*** Records ***

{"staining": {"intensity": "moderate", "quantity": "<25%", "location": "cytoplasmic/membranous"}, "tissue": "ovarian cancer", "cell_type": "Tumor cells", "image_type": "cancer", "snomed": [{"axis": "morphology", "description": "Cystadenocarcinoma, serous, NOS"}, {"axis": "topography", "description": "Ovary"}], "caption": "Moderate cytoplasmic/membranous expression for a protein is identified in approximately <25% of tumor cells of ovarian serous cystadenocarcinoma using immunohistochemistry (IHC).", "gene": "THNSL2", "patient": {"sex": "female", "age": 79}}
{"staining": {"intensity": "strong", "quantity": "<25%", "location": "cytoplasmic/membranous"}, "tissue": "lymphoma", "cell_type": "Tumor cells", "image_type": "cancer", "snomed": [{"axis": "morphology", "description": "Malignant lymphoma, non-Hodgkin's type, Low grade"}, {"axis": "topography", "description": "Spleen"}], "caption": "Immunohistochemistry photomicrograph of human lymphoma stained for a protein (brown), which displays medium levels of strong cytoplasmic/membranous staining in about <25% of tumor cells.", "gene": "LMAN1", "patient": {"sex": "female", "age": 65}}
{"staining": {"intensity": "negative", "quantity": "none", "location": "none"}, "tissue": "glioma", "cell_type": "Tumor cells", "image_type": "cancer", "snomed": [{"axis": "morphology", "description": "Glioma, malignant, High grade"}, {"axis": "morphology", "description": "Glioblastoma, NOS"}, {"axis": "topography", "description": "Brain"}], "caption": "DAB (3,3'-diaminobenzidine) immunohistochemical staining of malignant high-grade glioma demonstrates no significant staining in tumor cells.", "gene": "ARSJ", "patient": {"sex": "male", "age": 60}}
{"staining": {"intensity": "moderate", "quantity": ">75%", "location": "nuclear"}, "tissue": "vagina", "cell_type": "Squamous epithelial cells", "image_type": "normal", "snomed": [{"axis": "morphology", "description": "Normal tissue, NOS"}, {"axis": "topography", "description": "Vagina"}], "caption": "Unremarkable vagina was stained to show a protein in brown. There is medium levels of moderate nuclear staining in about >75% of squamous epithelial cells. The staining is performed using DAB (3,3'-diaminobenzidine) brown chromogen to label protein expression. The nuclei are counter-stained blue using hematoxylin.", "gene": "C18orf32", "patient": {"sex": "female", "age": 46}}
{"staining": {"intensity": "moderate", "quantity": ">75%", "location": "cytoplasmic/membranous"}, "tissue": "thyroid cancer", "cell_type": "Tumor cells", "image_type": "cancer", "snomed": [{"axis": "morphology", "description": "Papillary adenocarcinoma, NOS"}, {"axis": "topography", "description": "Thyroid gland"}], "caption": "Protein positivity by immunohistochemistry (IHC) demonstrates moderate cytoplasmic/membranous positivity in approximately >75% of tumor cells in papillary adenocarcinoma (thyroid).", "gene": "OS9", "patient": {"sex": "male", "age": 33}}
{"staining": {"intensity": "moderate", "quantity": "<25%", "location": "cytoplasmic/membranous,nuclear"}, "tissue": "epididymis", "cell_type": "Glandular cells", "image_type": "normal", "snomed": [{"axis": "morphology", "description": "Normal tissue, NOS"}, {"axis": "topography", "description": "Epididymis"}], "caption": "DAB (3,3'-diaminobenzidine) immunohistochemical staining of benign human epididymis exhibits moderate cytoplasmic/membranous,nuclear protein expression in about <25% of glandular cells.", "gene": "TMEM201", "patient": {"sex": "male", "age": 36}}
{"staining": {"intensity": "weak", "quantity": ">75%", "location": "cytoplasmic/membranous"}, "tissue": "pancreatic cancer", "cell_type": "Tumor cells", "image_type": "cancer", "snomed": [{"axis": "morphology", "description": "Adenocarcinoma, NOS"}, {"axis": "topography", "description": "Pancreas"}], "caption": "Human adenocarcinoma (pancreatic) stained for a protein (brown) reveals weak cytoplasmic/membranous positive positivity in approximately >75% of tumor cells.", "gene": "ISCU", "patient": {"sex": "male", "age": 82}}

*** End of Records ***

Repeat, exactly as they stand, the line that contains "positivity by immunohistochemistry" and all the lines after it in the data above.

■ **Result for this exercise**
{"staining": {"intensity": "moderate", "quantity": ">75%", "location": "cytoplasmic/membranous"}, "tissue": "thyroid cancer", "cell_type": "Tumor cells", "image_type": "cancer", "snomed": [{"axis": "morphology", "description": "Papillary adenocarcinoma, NOS"}, {"axis": "topography", "description": "Thyroid gland"}], "caption": "Protein positivity by immunohistochemistry (IHC) demonstrates moderate cytoplasmic/membranous positivity in approximately >75% of tumor cells in papillary adenocarcinoma (thyroid).", "gene": "OS9", "patient": {"sex": "male", "age": 33}}
{"staining": {"intensity": "moderate", "quantity": "<25%", "location": "cytoplasmic/membranous,nuclear"}, "tissue": "epididymis", "cell_type": "Glandular cells", "image_type": "normal", "snomed": [{"axis": "morphology", "description": "Normal tissue, NOS"}, {"axis": "topography", "description": "Epididymis"}], "caption": "DAB (3,3'-diaminobenzidine) immunohistochemical staining of benign human epididymis exhibits moderate cytoplasmic/membranous,nuclear protein expression in about <25% of glandular cells.", "gene": "TMEM201", "patient": {"sex": "male", "age": 36}}
{"staining": {"intensity": "weak", "quantity": ">75%", "location": "cytoplasmic/membranous"}, "tissue": "pancreatic cancer", "cell_type": "Tumor cells", "image_type": "cancer", "snomed": [{"axis": "morphology", "description": "Adenocarcinoma, NOS"}, {"axis": "topography", "description": "Pancreas"}], "caption": "Human adenocarcinoma (pancreatic) stained for a protein (brown) reveals weak cytoplasmic/membranous positive positivity in approximately >75% of tumor cells.", "gene": "ISCU", "patient": {"sex": "male", "age": 82}}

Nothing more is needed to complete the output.